Un débat politique sur l’ouverture des commerces le 1er-Mai
La proposition de loi, adoptée au Sénat l’été dernier et soutenue par le gouvernement, revient ce vendredi à l’Assemblée nationale. Elle vise à autoriser les salariés de certains commerces à travailler le 1er-Mai, jour férié et chômé. Gabriel Attal, porte-parole du gouvernement, a défendu la mesure en publiant une pétition et une vidéo, soulignant que les boulangers et fleuristes ne pouvaient actuellement pas employer de personnel ce jour-là.
Des critiques syndicales et des ambiguïtés juridiques

Sophie Binet, secrétaire générale de la CGT, a vivement critiqué la démarche, qualifiant Gabriel Attal de « Pinocchio sans le nez » et dénonçant des « mensonges ». Le Code du travail autorise déjà les artisans boulangers et fleuristes à ouvrir le 1er-Mai, mais sans faire travailler leurs employés, sous peine d’amende (750 euros par salarié, 1 500 euros pour un mineur). Le débat a été relancé après des contrôles et des sanctions infligées à des boulangers en Vendée, Charente et Paris.

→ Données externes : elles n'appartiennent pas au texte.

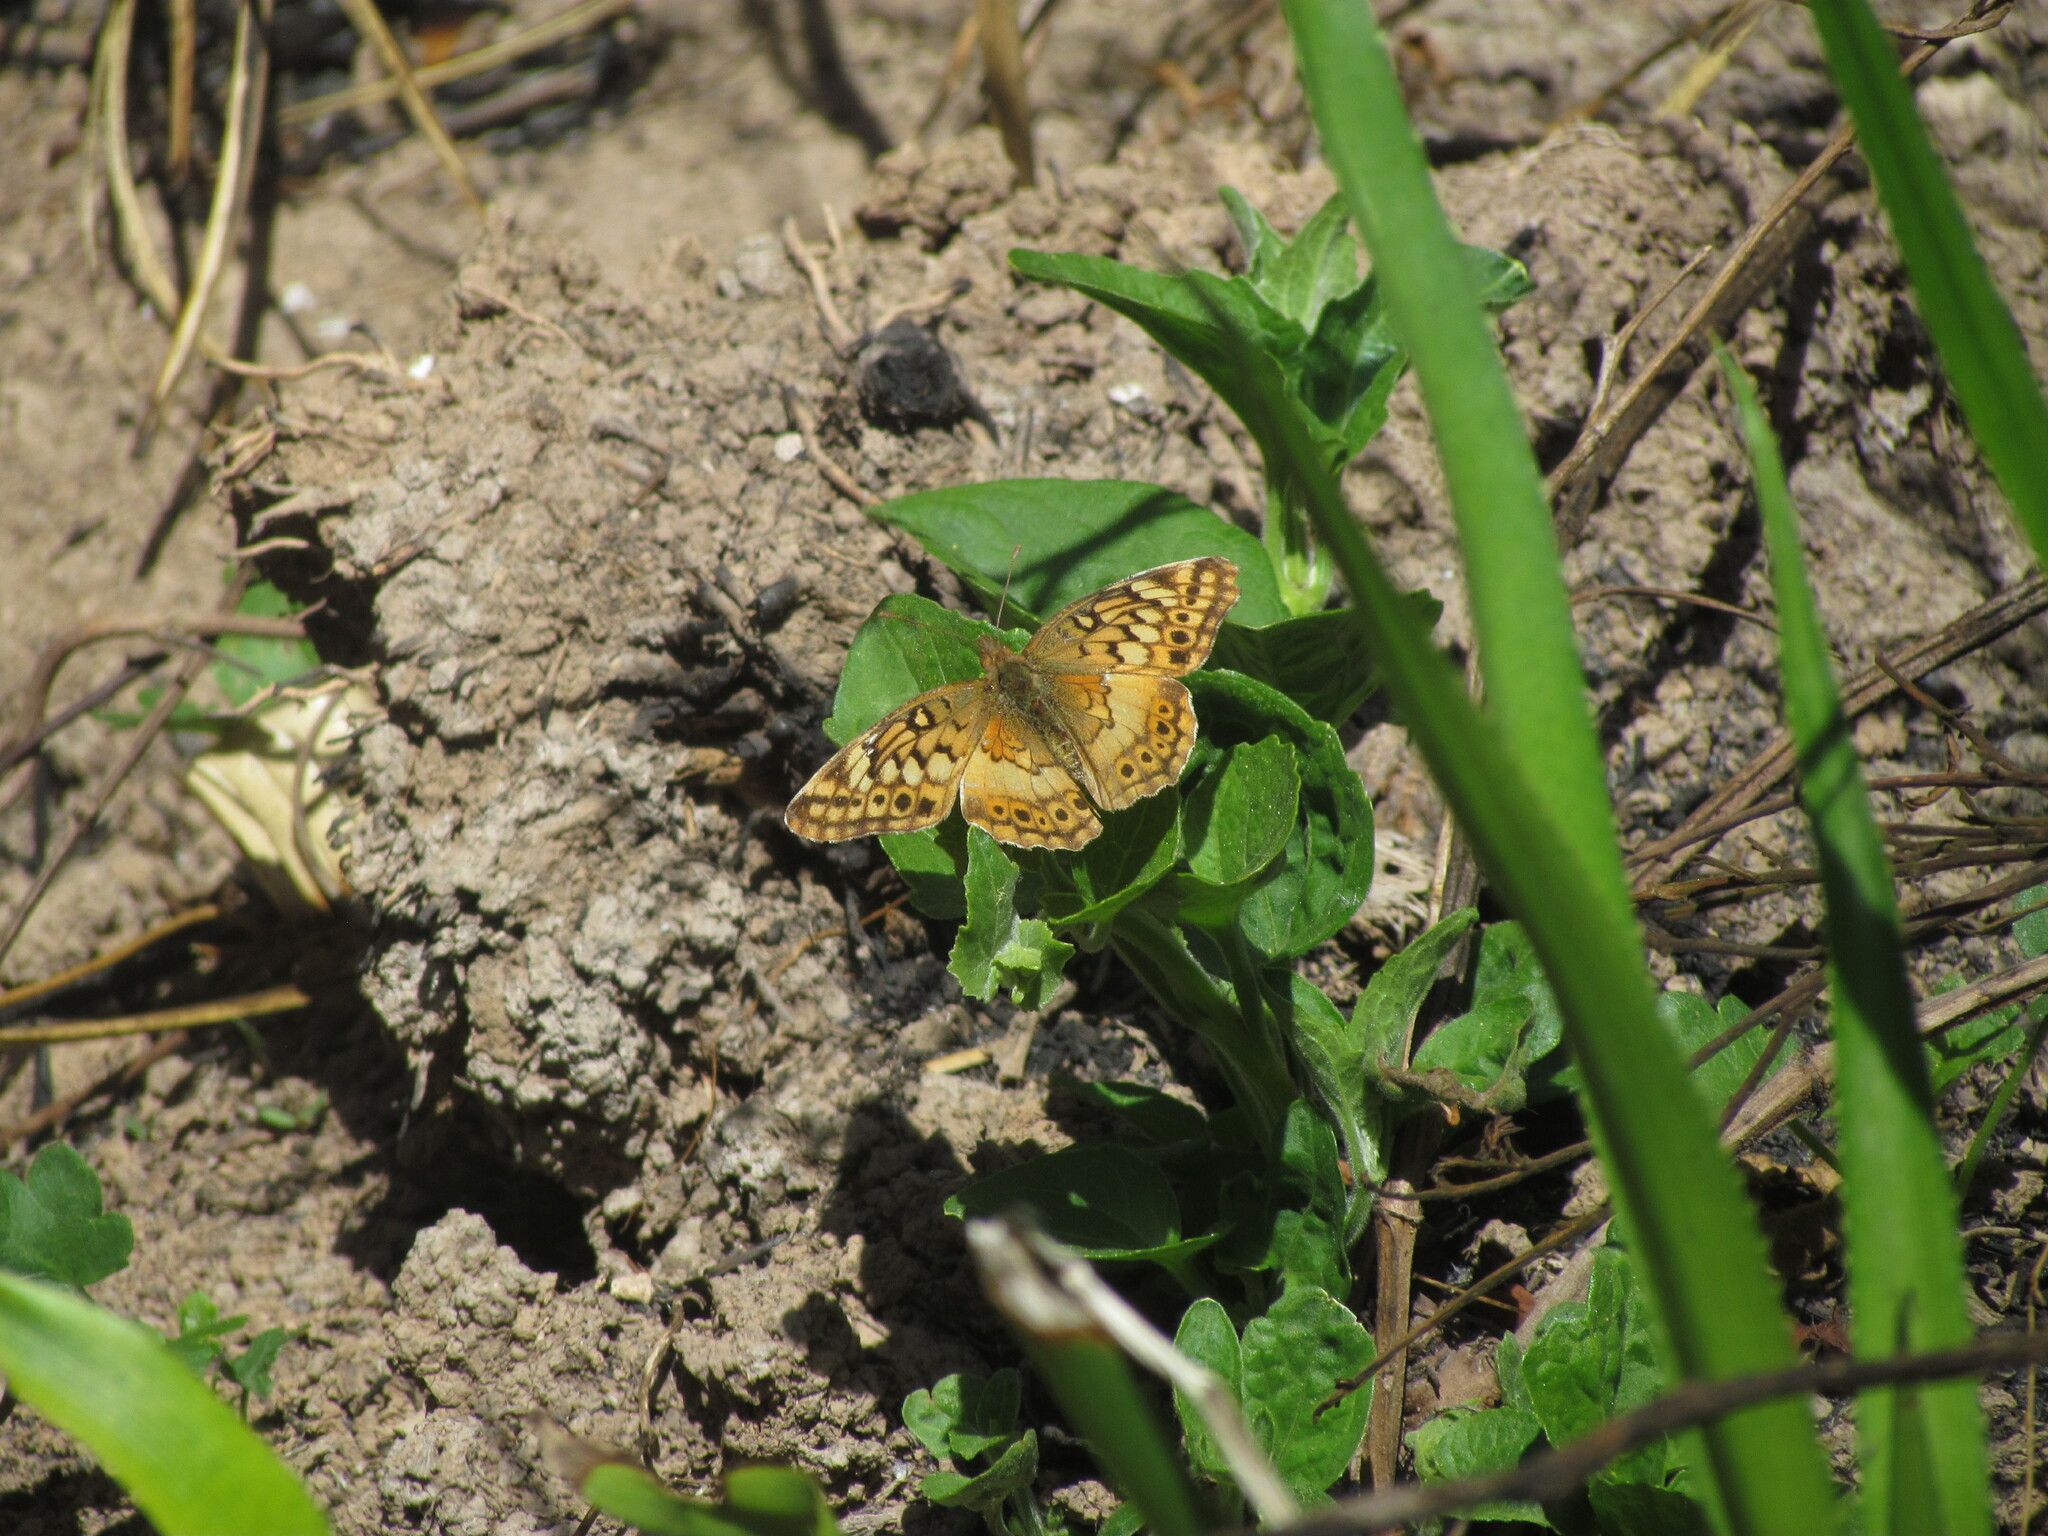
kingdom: Animalia
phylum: Arthropoda
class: Insecta
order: Lepidoptera
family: Nymphalidae
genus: Euptoieta
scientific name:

Une clarification des règles en discussion
La proposition de loi cherche à clarifier les règles et à permettre aux salariés de certains commerces (boulangeries, pâtisseries, primeurs, boucheries, fleuristes, cinémas, théâtres) de travailler le 1er-Mai. En revanche, elle exclut la grande distribution et les magasins de bricolage. Le texte, inscrit à l’ordre du jour en janvier mais non débattu, fait l’objet de vives discussions entre partisans et opposants. ## Un projet de loi controversé sur le travail du 1er-Mai
Le gouvernement envisage d’autoriser le travail du 1er-Mai pour les salariés volontaires, sans que ce refus ne constitue une faute ou un motif de licenciement. Si la loi est adoptée, elle entrerait en vigueur dès le 1er-Mai 2026, a indiqué le ministre du Travail, Jean-Pierre Farandou. Celui-ci a souligné que l’objectif n’est pas de remettre en cause le caractère chômé de cette journée, mais de "sécuriser le cadre existant".
Des réactions syndicales vives et des doutes sur le volontariat
Les huit confédérations syndicales dénoncent une "remise en cause du 1er-Mai", à l’occasion de son 140e anniversaire. La CGT, la FSU, Solidaires et FO Île-de-France ont appelé à un rassemblement vendredi matin près de l’Assemblée nationale. Marylise Léon (CFDT) a critiqué l’idée de travailler davantage, y compris le 1er-Mai, jour symbolique des droits du travail. Le député LFI Thomas Portes a exprimé des doutes sur le caractère volontaire de la mesure, en citant l’exemple du travail du dimanche.
Soutiens et oppositions dans le monde économique
La Confédération française de la Boucherie-Charcuterie et l’U2P (syndicat d’artisans) soutiennent le texte, estimant qu’il offre une opportunité de gain de pouvoir dachat et permet de sortir d’une "situation archaïque". À l’inverse, les syndicats craignent que cette réforme ne profite qu’à une minorité de travailleurs, tout en fragilisant un acquis historique. Le 1er-Mai, né en 1886 d’un mouvement syndical américain pour la journée de huit heures, reste un symbole fort des droits sociaux.